Provided data section start

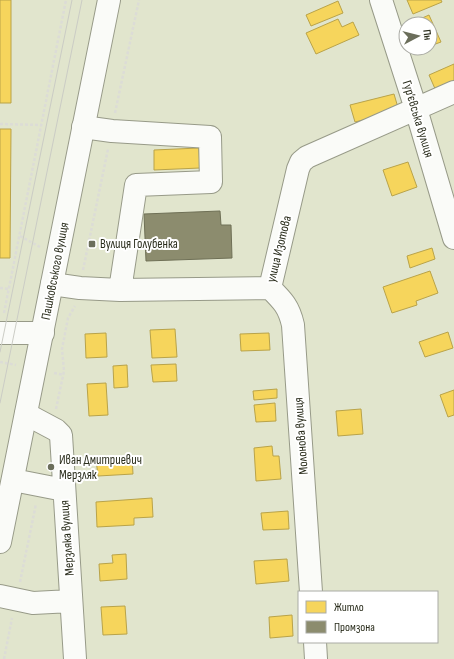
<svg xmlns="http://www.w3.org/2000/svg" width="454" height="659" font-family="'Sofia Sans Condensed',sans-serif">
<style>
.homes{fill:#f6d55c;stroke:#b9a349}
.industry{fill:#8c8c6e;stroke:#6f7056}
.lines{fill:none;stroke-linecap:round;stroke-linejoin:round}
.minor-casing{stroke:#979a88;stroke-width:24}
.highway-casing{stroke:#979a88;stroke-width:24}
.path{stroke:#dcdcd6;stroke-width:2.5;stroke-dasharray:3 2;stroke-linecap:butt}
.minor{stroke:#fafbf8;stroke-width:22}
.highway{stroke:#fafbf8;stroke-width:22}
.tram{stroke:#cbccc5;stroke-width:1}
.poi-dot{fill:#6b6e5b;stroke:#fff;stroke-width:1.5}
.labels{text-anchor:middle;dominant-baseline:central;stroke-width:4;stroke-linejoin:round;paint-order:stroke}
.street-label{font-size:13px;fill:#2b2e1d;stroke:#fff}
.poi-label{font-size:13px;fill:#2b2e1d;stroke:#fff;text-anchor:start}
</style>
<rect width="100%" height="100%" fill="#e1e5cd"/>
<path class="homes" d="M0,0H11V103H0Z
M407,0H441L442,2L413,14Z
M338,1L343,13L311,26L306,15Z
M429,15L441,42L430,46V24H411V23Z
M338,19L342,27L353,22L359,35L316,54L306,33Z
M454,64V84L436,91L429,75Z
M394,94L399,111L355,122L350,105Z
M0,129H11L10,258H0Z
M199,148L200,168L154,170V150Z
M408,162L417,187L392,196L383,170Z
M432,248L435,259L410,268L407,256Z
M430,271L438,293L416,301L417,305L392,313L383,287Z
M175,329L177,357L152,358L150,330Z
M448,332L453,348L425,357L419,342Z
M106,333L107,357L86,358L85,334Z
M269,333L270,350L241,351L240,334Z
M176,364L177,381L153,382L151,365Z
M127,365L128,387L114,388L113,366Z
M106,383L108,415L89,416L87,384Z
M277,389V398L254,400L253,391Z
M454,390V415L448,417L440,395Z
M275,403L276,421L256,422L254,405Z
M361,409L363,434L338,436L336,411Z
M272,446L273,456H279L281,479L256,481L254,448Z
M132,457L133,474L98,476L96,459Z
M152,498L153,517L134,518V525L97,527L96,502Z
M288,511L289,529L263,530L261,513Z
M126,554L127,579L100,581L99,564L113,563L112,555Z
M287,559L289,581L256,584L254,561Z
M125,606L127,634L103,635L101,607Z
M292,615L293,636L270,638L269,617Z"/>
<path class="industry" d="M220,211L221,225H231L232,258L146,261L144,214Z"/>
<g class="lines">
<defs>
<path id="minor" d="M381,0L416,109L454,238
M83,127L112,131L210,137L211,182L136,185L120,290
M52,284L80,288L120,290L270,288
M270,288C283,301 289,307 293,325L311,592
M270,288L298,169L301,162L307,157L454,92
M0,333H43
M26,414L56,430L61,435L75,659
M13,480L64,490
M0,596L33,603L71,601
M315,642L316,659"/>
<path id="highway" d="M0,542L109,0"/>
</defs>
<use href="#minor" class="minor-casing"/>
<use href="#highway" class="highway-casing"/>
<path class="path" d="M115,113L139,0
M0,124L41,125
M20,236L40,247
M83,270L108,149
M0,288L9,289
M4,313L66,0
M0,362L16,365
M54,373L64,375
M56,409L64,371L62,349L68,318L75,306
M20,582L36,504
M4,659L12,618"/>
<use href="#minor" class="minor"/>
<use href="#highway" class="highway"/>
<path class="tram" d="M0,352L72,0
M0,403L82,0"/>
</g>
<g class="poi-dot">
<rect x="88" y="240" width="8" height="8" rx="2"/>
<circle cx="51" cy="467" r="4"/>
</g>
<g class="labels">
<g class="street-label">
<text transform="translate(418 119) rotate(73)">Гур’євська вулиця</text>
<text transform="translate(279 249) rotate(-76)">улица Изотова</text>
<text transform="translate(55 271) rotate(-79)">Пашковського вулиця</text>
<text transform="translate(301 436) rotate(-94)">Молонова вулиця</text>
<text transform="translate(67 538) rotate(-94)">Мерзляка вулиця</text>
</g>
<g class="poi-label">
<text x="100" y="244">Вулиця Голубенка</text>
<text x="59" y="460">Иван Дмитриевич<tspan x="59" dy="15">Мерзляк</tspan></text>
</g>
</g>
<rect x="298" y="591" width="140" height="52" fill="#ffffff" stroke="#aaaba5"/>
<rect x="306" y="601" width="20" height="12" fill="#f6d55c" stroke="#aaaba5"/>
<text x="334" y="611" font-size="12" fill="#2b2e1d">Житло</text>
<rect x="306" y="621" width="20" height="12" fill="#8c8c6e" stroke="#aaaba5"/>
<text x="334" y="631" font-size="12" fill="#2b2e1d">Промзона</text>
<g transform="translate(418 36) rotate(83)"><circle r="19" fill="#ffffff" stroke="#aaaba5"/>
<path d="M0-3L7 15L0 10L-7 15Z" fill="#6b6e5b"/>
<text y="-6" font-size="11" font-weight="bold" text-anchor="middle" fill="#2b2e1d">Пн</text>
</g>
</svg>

Provided data section end
Provided data section start

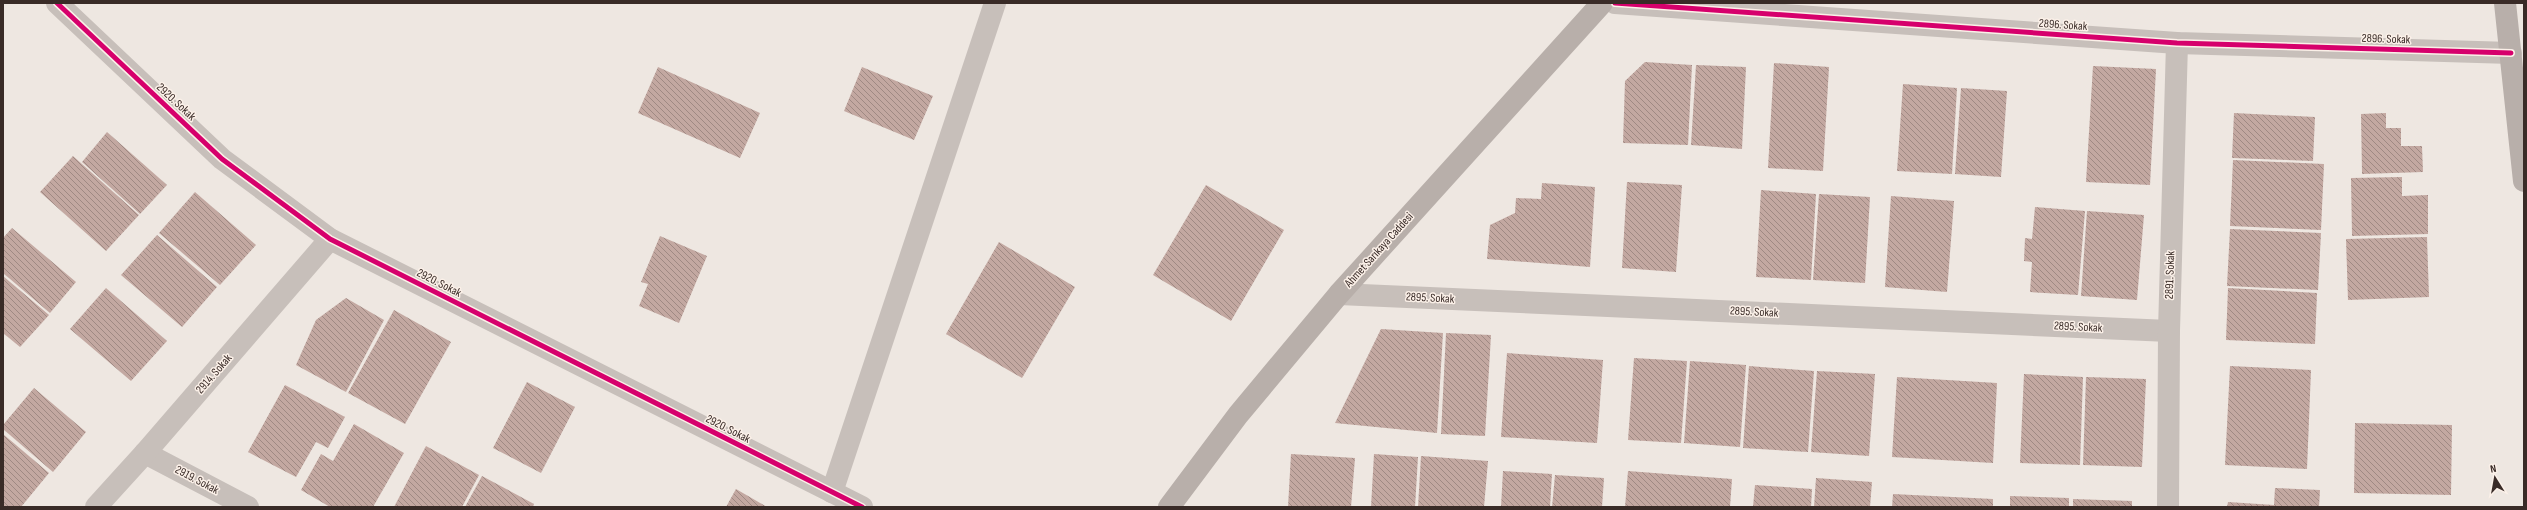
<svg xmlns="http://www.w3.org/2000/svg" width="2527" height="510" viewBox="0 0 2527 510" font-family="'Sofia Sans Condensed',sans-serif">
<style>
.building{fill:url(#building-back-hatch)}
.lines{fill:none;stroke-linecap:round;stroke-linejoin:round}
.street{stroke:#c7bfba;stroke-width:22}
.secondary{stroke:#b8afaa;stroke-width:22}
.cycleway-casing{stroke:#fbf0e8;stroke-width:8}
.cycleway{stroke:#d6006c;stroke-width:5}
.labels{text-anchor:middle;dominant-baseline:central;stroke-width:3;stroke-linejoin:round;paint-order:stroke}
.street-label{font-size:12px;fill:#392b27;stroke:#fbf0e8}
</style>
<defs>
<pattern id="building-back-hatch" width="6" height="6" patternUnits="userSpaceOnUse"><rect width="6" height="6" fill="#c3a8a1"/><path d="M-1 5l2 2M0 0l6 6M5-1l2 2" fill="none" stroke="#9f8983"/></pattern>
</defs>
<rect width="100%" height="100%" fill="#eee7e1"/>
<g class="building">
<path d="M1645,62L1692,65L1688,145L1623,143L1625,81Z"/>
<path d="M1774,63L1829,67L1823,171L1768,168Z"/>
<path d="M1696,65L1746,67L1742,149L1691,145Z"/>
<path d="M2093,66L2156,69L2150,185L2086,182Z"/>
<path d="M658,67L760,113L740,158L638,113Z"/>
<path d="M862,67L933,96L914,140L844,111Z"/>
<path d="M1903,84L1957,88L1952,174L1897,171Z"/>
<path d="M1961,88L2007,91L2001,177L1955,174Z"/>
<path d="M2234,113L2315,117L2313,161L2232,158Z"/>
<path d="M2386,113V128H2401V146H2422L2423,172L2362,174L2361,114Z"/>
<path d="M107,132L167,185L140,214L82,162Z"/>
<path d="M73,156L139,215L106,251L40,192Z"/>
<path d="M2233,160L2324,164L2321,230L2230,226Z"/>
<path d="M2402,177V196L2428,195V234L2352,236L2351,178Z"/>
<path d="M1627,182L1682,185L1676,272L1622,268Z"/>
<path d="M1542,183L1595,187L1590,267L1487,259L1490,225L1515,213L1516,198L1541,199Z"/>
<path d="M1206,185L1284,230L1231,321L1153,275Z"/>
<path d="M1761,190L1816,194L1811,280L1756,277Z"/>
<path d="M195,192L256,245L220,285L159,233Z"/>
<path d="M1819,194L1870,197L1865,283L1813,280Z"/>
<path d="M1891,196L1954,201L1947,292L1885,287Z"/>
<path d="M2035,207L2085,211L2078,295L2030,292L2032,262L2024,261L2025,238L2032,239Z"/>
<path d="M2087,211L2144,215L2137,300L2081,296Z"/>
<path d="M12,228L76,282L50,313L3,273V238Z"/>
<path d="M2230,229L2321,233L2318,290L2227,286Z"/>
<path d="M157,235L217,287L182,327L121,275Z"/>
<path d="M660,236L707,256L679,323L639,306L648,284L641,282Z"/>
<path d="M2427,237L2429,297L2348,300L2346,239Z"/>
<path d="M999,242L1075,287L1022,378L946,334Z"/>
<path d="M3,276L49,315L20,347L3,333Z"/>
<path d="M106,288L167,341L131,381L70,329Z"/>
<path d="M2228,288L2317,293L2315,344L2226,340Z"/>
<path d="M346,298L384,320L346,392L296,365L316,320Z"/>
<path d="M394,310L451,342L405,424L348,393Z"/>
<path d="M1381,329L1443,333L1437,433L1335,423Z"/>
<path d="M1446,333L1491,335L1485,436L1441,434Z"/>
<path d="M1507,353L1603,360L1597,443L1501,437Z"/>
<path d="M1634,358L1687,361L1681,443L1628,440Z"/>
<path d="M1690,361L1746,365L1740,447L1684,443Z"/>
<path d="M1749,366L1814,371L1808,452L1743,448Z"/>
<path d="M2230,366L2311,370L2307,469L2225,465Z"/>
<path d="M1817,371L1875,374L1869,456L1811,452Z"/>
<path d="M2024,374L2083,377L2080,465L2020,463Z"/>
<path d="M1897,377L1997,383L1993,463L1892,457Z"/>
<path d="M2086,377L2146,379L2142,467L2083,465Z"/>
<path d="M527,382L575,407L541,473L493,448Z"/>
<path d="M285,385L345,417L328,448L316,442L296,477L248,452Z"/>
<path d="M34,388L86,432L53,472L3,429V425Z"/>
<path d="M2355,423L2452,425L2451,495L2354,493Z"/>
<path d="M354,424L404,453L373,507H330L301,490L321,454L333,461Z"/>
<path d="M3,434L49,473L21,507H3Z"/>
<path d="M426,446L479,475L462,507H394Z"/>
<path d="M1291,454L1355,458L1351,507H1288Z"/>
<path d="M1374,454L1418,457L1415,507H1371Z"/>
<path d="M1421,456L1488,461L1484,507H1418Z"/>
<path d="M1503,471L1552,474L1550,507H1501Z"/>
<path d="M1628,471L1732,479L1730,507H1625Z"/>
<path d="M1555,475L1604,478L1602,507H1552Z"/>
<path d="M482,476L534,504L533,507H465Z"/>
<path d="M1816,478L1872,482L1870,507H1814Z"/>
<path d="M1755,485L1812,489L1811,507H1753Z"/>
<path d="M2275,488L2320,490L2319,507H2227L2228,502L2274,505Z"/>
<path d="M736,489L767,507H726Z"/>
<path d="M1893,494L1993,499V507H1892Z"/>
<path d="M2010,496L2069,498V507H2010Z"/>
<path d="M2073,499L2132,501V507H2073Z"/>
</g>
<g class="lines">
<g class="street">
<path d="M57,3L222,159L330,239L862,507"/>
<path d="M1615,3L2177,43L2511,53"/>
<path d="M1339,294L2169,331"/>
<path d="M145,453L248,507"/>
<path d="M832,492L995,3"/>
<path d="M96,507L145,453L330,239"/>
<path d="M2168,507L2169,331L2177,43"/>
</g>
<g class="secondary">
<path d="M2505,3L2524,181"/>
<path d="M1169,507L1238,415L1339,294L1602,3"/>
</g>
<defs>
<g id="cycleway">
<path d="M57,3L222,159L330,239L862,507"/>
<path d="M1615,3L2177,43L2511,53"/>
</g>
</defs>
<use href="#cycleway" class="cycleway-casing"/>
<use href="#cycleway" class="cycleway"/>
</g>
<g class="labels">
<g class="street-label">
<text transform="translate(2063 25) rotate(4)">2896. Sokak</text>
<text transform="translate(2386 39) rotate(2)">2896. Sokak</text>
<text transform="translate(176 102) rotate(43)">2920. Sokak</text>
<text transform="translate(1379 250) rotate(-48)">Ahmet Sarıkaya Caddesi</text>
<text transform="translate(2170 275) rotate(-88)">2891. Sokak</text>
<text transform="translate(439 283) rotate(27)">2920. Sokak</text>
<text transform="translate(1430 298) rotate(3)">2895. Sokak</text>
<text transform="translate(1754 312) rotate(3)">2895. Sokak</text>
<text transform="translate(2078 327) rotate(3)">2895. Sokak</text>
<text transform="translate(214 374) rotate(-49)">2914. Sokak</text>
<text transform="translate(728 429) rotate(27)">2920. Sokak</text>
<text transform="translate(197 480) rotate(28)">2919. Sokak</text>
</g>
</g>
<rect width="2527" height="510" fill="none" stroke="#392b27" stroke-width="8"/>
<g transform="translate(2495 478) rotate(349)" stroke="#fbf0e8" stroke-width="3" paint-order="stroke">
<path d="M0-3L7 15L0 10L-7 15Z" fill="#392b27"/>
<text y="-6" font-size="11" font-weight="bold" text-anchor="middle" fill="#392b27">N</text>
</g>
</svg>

Provided data section end

## Task objective:
Among the entries above, how many lines include the word "http"? Reply with the number only.

## Task result:
2